Why do we expand on simple tasks?


The skill of putting in, taking out, putting on, and taking off are all essential skills that our learners need to work on and practice. There are ways to expand on each of the tasks we create in our classroom to make them more functional and to create more natural learning opportunities. When we think and look at all of the strengths of our learners, expansion and functionality of tasks are possible for ALL learners! A few ways that we expand on put in, take off, put on, and take out tasks are by adding elements of sorting, identical matching, non-identical matching, assembling, sequencing, receptive language lessons, and expressive language lessons. If we have a learner who is struggling to engage in some of the simpler tasks that we have put together, we want to work on this before expanding to a higher level skill. One way is to use something really motivating as some materials for these tasks. An example of this would be using favorite cars or trains as part of the tasks.
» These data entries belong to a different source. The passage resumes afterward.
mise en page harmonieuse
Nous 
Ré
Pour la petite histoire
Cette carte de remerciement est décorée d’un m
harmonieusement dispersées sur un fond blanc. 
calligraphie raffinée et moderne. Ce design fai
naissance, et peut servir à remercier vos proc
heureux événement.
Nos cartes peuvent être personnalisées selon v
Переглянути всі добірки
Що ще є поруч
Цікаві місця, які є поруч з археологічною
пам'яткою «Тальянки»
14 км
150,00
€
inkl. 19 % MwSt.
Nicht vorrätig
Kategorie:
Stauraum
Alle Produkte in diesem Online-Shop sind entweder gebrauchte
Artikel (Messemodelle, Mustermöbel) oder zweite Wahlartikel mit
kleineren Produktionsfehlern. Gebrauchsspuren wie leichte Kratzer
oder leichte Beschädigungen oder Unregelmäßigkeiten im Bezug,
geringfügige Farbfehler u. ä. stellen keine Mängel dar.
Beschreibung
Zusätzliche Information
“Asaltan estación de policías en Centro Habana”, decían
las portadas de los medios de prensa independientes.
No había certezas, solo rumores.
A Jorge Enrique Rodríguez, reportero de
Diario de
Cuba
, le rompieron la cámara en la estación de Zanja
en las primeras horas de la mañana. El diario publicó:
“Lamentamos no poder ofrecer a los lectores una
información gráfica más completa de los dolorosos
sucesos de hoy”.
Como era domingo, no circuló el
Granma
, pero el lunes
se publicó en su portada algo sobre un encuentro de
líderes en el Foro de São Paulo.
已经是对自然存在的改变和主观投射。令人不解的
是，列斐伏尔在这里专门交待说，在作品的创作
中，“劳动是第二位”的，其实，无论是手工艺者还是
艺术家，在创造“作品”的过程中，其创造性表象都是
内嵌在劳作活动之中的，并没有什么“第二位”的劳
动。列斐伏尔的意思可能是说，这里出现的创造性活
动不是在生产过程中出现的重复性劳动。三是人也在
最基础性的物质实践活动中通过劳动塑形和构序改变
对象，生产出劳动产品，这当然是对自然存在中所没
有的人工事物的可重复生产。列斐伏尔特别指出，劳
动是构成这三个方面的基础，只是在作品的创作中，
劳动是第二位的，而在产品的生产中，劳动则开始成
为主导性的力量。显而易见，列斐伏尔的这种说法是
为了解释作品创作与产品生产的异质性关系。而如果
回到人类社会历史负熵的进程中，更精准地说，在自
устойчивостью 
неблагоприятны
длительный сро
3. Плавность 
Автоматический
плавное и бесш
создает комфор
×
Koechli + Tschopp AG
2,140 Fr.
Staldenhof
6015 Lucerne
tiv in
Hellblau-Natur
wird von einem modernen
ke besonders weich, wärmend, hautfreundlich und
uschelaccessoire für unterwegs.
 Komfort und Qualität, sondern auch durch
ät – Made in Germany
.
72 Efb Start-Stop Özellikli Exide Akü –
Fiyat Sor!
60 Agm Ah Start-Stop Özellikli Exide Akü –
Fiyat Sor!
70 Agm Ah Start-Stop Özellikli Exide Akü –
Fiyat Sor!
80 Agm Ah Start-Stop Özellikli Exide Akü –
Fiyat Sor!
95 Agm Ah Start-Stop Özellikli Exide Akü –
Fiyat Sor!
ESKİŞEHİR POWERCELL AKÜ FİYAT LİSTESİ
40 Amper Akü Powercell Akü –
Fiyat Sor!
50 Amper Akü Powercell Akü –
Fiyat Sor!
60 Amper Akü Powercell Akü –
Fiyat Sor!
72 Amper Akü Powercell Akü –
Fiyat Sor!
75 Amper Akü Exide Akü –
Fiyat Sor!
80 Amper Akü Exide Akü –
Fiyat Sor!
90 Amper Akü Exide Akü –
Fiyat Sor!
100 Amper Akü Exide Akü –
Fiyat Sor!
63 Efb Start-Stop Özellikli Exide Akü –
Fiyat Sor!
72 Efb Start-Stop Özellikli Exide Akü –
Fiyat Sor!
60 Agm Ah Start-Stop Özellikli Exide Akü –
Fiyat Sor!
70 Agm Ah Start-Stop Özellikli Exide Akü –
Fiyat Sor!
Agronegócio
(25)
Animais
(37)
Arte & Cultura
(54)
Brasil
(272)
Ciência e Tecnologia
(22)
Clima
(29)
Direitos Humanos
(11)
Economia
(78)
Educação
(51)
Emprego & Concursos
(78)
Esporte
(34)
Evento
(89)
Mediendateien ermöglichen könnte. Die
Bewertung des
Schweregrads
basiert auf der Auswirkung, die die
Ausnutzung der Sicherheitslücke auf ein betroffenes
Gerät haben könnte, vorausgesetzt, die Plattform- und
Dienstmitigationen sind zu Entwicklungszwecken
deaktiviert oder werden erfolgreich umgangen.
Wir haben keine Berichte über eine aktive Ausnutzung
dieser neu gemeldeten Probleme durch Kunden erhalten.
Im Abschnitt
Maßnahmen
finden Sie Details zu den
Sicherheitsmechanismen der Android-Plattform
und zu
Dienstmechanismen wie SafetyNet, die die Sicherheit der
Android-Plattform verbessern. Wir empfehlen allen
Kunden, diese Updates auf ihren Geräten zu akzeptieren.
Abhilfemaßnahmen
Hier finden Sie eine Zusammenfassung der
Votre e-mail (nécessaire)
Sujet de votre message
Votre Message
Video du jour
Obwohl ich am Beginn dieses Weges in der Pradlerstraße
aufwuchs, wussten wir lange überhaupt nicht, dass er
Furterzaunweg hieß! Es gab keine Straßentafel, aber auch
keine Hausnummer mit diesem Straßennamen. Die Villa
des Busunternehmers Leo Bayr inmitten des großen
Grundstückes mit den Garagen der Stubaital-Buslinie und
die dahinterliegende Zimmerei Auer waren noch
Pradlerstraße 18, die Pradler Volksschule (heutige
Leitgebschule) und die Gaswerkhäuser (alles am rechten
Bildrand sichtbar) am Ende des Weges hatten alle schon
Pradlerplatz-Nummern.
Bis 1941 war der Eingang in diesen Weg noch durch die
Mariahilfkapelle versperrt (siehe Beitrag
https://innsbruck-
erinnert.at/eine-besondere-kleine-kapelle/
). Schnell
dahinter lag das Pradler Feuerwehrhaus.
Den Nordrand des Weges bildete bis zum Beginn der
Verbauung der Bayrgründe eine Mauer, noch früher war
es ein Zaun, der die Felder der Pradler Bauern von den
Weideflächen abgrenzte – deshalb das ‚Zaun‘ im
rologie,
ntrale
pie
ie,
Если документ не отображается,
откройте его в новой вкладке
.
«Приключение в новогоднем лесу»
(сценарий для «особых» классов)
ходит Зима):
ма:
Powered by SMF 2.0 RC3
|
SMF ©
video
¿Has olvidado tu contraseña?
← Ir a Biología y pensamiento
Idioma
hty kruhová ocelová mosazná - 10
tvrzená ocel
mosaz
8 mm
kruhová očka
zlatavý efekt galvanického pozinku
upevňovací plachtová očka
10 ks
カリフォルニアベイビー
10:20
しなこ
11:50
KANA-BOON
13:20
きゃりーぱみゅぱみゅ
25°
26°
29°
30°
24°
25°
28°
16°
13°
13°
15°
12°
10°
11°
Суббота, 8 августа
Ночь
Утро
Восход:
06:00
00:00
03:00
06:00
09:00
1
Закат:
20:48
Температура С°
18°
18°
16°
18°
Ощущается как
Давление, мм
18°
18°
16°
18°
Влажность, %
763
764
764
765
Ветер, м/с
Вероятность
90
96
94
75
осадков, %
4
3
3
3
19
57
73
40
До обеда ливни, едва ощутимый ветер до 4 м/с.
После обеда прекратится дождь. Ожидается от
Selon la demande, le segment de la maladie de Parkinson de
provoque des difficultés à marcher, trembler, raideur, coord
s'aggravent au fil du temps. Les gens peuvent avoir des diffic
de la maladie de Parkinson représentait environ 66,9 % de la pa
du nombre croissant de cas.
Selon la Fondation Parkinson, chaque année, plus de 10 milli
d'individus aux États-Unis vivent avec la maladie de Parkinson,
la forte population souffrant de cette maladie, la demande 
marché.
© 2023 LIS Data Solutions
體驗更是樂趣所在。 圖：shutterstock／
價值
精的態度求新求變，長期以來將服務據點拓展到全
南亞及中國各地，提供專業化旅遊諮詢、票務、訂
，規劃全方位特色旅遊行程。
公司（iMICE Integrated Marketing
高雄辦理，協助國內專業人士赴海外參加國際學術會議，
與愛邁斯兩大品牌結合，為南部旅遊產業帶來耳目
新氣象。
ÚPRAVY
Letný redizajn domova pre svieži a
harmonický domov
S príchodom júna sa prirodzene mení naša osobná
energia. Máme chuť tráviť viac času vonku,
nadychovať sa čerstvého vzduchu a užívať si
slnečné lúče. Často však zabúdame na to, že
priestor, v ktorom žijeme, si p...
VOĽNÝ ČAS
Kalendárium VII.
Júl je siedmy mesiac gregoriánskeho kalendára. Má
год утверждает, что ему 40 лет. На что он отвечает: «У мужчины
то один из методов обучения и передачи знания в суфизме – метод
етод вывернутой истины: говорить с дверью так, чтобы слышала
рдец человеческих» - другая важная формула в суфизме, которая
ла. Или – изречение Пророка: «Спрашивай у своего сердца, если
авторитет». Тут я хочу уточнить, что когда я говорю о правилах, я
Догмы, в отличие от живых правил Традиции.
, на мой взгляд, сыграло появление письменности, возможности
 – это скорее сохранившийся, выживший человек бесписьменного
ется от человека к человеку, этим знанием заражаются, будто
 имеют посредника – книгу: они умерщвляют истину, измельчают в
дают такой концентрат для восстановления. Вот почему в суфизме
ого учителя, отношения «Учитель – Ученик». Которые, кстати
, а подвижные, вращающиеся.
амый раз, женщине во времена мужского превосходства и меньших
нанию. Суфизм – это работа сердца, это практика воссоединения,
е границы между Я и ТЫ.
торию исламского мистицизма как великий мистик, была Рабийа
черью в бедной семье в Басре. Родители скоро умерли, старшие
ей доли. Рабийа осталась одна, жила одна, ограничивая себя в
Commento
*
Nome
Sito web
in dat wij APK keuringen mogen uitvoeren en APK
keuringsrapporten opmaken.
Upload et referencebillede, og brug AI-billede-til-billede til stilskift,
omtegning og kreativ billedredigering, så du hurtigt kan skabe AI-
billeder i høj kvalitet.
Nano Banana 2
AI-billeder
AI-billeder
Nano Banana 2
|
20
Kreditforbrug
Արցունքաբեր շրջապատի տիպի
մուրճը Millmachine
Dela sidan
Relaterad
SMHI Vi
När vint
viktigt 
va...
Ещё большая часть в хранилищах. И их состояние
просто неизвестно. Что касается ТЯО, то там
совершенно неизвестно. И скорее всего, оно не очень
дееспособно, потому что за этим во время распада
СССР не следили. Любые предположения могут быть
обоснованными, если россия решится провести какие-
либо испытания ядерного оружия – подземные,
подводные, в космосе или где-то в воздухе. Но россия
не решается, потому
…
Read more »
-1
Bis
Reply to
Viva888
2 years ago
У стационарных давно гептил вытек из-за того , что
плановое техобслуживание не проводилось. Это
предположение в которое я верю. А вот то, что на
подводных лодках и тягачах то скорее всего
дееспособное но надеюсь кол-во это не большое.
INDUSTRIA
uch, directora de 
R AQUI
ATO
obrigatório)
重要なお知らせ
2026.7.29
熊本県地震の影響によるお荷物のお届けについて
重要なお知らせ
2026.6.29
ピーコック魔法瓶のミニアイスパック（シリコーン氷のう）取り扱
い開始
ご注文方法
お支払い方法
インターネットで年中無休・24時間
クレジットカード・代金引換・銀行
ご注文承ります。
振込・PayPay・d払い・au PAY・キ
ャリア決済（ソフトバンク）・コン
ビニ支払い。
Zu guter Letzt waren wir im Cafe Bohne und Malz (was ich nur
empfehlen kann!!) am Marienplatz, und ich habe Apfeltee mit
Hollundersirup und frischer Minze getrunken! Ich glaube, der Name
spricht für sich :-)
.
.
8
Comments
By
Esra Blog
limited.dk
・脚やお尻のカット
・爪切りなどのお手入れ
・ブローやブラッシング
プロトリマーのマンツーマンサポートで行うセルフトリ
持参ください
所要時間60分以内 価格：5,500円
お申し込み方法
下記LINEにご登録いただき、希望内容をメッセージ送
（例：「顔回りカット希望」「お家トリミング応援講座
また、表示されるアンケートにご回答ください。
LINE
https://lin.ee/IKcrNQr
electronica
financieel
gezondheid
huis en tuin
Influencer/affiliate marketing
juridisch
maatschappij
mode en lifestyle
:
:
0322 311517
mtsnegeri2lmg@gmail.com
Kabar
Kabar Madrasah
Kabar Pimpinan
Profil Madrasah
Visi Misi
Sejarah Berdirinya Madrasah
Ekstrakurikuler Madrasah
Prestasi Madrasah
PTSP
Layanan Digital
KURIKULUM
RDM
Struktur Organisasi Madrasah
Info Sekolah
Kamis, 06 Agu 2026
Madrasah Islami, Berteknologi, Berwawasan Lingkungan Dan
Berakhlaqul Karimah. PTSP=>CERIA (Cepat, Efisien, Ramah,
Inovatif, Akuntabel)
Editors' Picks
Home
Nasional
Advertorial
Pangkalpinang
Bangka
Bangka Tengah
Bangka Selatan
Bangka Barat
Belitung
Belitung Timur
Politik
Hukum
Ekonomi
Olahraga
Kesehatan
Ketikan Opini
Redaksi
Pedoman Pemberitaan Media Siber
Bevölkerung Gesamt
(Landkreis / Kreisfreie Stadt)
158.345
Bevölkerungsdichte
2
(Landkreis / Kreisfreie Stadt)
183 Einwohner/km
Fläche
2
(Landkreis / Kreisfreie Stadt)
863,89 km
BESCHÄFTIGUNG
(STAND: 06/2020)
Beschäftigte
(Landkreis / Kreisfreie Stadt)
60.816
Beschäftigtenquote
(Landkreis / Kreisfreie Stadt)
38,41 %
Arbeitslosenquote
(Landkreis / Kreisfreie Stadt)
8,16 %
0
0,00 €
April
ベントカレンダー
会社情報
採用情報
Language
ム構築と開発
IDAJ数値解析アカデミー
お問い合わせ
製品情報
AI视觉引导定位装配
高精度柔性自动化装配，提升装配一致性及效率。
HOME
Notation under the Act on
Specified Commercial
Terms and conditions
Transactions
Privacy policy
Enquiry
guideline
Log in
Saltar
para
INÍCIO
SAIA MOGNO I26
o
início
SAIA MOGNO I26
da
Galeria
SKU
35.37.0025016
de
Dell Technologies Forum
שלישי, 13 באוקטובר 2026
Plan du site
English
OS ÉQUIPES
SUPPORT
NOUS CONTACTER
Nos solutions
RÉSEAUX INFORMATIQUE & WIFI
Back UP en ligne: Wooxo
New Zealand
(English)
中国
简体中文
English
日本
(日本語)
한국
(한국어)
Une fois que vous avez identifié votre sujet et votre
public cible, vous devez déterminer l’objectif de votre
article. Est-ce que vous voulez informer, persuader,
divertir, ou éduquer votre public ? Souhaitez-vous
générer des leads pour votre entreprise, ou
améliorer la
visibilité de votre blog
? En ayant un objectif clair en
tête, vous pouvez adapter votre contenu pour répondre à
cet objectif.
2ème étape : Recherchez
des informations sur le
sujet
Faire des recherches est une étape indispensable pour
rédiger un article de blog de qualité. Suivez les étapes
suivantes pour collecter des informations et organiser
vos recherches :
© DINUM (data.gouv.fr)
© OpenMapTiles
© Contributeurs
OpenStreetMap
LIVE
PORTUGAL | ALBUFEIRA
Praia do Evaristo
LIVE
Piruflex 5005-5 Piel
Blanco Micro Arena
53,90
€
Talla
How to revamp tasks that are already made


Some of the simpler tasks that we have in our classroom are very useful for our learners to teach foundational skills of how to work independently. By revamping these tasks and adding a functional element, we can help and challenge our learners by increasing the length, amount of steps, and the difficulty of tasks but also promoting successful independence. Not only can we turn a put in task into a receptive or following direction task, we can use different manipulatives, new toys, different containers, different areas of the classroom, and change the adult working with them.

Some examples are:

  • Pom Pom put in: following directions in a field of 1; “get yellow and put in”, “put the red ones in the small container”.
  • Small button put in: following directions in a field of 2; “get black and put in”.
  • Large button put in: expressive language; “what is this?”
  • Pom Poms on pool noodles: answering questions; “where does this one go?”
  • Pom Pom and eraser color match in cups: answering questions and following directions; “what color is this?”, “is this a ball or eraser?”, “find all of the orange erasers and put in.”

Have fun and think outside of the box!